The bill removes a timing-based obstacle that defense teams have used where death happens after a long latency, shifting the debate to causation and evidentiary sufficiency rather than temporal limits. At the same time it creates a bright-line gate for capital cases, changing the stakes for charging, discovery, and expert work in delayed-death prosecutions.

More articles like this one.

A weekly email with all the latest developments on this topic.

Unsubscribe anytime.

What This Bill Actually Does

S.960 creates a new, standalone rule in federal criminal law: the passage of time between the act or omission that sets a lethal sequence in motion and the victim’s death will not, by itself, bar a federal homicide prosecution. The statute sits in Chapter 51 of Title 18 and instructs courts and prosecutors to treat temporal gaps between causative conduct and death as irrelevant to the question of prosecutability.

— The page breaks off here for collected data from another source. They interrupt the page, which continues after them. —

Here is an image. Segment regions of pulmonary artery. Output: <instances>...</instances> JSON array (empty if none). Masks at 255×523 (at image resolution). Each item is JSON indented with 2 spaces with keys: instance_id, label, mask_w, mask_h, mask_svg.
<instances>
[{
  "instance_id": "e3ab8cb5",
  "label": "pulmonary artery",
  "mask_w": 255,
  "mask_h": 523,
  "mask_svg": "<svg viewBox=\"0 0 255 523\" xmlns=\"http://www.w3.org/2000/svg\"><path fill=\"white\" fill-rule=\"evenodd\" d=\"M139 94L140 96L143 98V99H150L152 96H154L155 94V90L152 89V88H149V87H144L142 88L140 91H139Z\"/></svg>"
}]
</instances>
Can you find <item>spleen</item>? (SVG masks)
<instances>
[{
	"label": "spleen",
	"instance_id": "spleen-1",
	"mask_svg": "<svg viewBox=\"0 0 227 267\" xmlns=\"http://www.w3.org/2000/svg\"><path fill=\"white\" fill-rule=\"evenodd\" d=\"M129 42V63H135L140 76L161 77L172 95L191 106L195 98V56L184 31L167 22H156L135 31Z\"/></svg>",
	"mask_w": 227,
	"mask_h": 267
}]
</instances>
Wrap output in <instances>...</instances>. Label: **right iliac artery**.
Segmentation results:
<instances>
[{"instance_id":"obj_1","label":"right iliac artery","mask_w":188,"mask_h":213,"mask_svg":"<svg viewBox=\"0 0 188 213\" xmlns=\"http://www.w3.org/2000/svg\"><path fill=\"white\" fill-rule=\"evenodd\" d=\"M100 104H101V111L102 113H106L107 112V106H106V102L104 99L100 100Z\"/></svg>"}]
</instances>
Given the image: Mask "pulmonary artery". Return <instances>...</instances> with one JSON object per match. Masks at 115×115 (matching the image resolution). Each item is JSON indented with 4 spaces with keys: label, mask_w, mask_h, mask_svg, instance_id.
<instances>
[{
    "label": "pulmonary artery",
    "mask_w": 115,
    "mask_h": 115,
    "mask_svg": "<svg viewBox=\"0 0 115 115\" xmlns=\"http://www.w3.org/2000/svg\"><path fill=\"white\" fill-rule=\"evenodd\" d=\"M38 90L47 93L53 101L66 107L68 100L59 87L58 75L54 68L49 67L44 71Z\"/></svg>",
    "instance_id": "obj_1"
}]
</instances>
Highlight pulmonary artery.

That does not mean every prosecution can proceed—existing limitations in 18 U.S.C. §3282(a) remain in force where they apply, and ordinary elements like causation and mens rea still require proof.

The measure adds a second, limiting rule for capital punishment: the Government cannot seek the death penalty for a homicide under Title 18 unless it proves beyond a reasonable doubt that no more than one year and one day passed between the culpable act or omission and the victim’s death. The bill also amends the first-degree murder penalty provision in 18 U.S.C. §1111(b) so that when death occurs beyond that 1 year + 1 day window the statutory maximum becomes a term of years or life imprisonment, but not death.Operationally, S.960 is forward-looking: it applies only to acts or omissions occurring after the law takes effect.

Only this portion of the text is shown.